The Screening Room — Sean Parker’s proposed day-and-date film service that had Hollywood buzzing a year ago and then promptly disappeared — is finally taking shape, an individual close to the company told TheWrap.
Co-founder and CEO Prem Akkaraju has spent the past year nailing down security protocols to address concerns that the service would be vulnerable to piracy, the insider said, and the company will attend CinemaCon next week to meet with studio heads and movie exhibitors to explore distribution deals.
The “refined” security measures are the most evolved part of the product, the individual added — which was reported to involve a set-top device that would put new releases in consumer homes the same day they hit theaters, for a per-movie fee targeted around $50.
Both men are expected to hit the convention floor at Las Vegas’ Caesar’s Palace this year, the insider said.
In 2016, Akkaraju attended CinemaCon solo while Parker took first-look meetings in Los Angeles and New York with major players like Paramount Pictures and 20th Century Fox and mini-majors like The Weinstein Company.
A major question at last year’s convention and in the industry at large was how Parker and Akkaraju intended to protect studio intellectual property. Not to mention the blunt annoyance felt by studios and filmmakers that a third party would come between them and American theater owners, and force a conversation about evolving windows — or the lifespan of a movie in physical theaters before it hits streaming, VOD, digital download and the ever-declining DVD market.

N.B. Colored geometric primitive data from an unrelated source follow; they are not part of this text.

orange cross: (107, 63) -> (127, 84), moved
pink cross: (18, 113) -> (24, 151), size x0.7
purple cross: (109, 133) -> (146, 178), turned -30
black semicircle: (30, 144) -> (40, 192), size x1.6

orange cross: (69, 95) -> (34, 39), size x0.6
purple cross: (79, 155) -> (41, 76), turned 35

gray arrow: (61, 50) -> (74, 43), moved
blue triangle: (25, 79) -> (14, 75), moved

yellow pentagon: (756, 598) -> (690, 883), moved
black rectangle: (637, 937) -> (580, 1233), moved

The Screening Room does count A-list champions and stakeholders including Steven Spielberg, Ron Howard, Brian Grazer, J.J. Abrams, Peter Jackson and more. The company also retains high-powered attorney Skip Brittenham and has a senior advisor in former Sony Pictures Vice Chairman Jeff Blake.
While many blasted the idea of eliminating the theatrical window altogether, industry veterans have become increasingly focused on evolving traditional rollout of movies across different platforms.

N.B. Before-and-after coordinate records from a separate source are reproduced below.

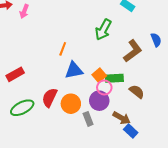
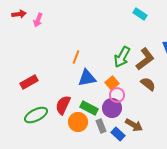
green arrow: (103, 30) -> (122, 57), moved
green rectangle: (114, 78) -> (89, 108), moved, turned 30
brown semicircle: (137, 92) -> (148, 84), moved
orange circle: (71, 104) -> (78, 122), moved
blue rectangle: (131, 131) -> (118, 134), moved

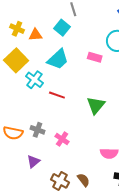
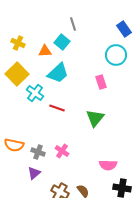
orange triangle: (35, 35) -> (45, 51), moved
pink rectangle: (95, 57) -> (101, 82), moved, turned 56
gray cross: (37, 130) -> (38, 152), moved

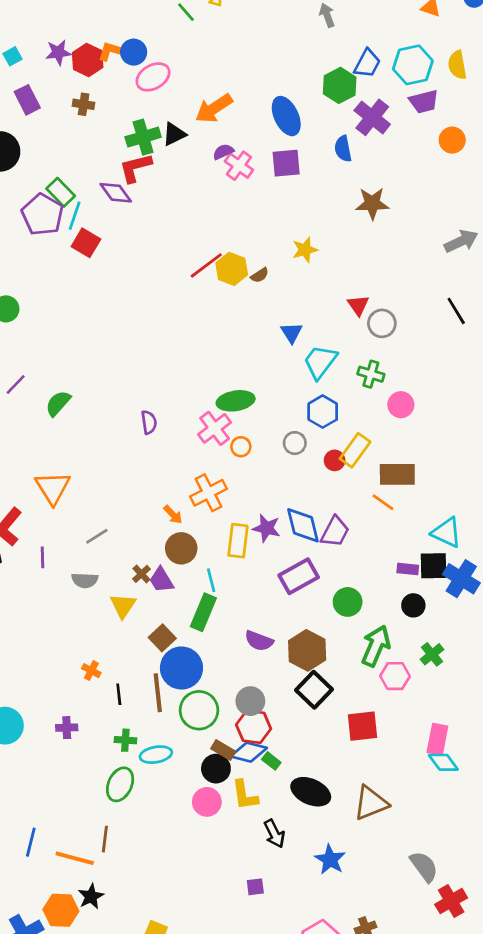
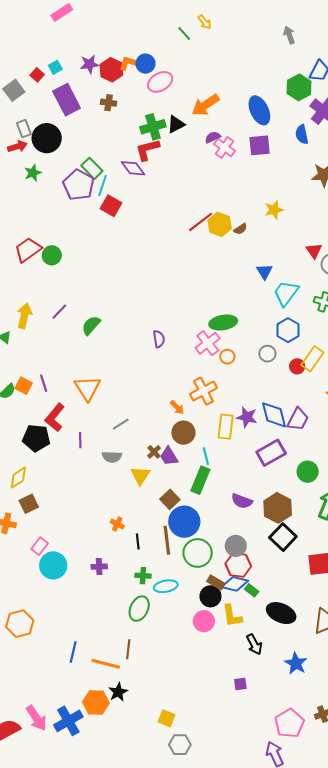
purple rectangle: (27, 100) -> (67, 100), size x1.4

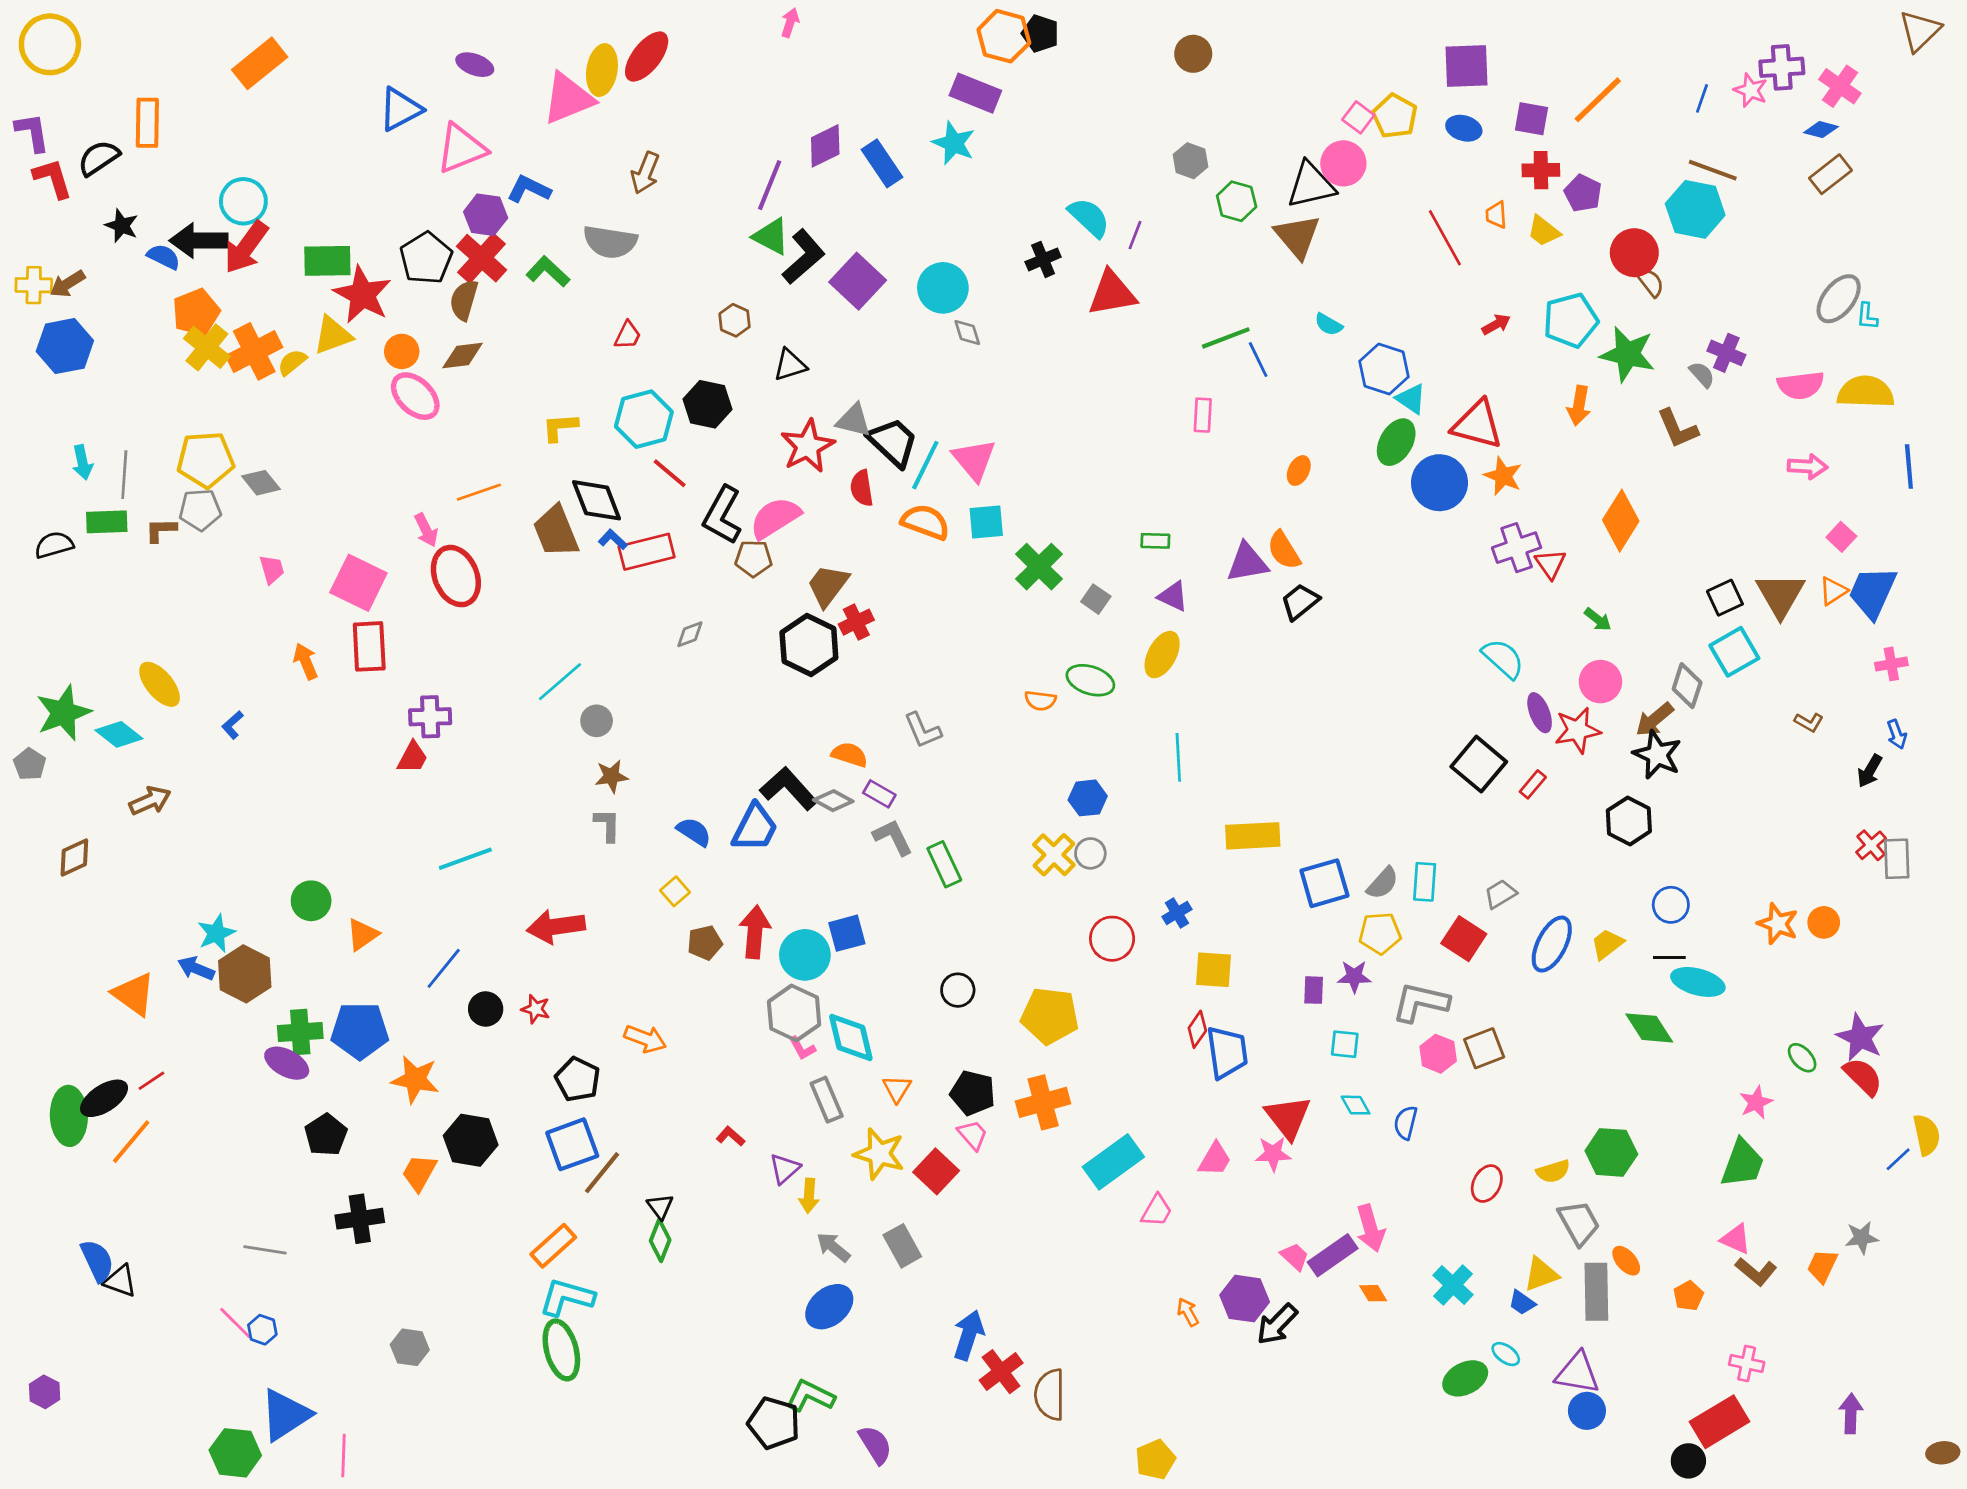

“For a business not to be able to sell what it makes for a period of time is anachronistic,” Fox Film chief Stacey Snider said at February’s Code Media conference.
“Most of the big films, even the blockbusters, have done 90 percent of their business in the first three to four weeks,” she continued. “Who is it helping [by] not to offer premium video on demand earlier? Who is it hurting?”
It will be interesting to see whether studios would consider working with a third party like Screening Room — and some studios may be better positioned to explore their own path to more immediate home viewing. Universal Pictures is owned by the cable giant Comcast, while Warner Bros. films could be streamed through DirecTV if the studio completes its merger with AT&T.
While Screening Room’s business model does allocate a portion of the $50 fee would go to theater owners, the logistics of dividing that payment seem complicated.
Exhibitors have taken a chilly view on the proposal. “Movie theater operators … will individually decide what business models work for movie theater operators,” a spokesperson for the National Association of Theater Owners (NATO) said last March.
“More sophisticated window modeling may be needed for the growing success of a modern movie industry. Those models should be developed by distributors and exhibitors in company-to-company discussions, not by a third party.”
CinemaCon runs from March 27-30, and will feature slate presentations from the major studios as well as STX, Focus Features and Amazon.